**Selected passage:**
══════

NanoACE
- Mission type: Technology demonstration
- Operator: Terran Orbital
- COSPAR ID: 2017-042V
- Website: tyvak.eu/missions/nanoace

Spacecraft properties
- Spacecraft type: CubeSat (3U)
- Manufacturer: Tyvak Nano-Satellite Systems
- Launch mass: 5.2 kg (11 lb)
- Dimensions: 30 cm × 10 cm × 10 cm (11.8 in × 3.9 in × 3.9 in)
- Power: 4 deployable solar panels

Start of mission
- Launch date: July 14, 2017, 7:36am UTC
- Rocket: Soyuz-2.1a
- Launch site: Baikonur Cosmodrome
- Contractor: Roscosmos

Orbital parameters
- Regime: Low Earth Orbit
- Periapsis altitude: 566.9 km (352.3 mi)
- Apoapsis altitude: 581.5 km (361.3 mi)

══════

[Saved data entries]
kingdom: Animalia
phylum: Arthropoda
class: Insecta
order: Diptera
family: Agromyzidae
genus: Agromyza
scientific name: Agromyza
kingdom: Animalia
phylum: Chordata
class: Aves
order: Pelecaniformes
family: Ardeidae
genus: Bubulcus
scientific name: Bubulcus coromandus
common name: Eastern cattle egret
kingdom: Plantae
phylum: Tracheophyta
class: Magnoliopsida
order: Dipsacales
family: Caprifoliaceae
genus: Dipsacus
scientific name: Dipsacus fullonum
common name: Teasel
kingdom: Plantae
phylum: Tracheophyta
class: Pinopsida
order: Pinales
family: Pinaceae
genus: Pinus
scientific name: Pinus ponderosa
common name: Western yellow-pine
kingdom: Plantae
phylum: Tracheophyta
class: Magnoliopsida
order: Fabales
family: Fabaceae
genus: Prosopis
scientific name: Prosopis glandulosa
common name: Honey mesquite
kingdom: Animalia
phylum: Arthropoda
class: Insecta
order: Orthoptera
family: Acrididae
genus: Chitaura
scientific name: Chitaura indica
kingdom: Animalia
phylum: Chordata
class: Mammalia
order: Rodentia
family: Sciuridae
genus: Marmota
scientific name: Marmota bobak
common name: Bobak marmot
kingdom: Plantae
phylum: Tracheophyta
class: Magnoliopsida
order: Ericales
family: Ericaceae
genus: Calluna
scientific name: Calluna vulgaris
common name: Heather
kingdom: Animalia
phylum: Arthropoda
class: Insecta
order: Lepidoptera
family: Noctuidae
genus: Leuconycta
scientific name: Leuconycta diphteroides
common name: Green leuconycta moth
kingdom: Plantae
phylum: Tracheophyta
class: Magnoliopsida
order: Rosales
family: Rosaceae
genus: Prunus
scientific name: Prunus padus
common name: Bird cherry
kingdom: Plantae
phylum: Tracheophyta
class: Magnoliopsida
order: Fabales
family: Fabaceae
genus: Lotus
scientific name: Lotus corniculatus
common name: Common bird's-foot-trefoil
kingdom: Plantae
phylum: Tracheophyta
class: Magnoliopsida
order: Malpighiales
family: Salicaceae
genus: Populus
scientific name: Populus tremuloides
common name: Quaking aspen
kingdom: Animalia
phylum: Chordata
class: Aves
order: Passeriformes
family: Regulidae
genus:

══════

**Your instructions:** Pick up the NanoACE spacecraft profile after its last line and continue it. The records have no connection to the NanoACE spacecraft profile.

**Exercise response:**
- Inclination: 97.4°
- Period: 96 minuets

= NanoACE =

CubeSat technology demonstration

NanoACE is a technology demonstration CubeSat by Tyvak Nano-Satellite Systems to validate their communications, navigation, guidance, and software technology. NanoACE was launched onboard a Soyuz-2.1a Fregat-M, on July 14, 2017, along with Russian Earth imaging satellite Kanopus-V-IK and 71 other CubeSats.

The satellite has two Infrared and two visible light cameras. It can maneuver via its cold gas propulsion system.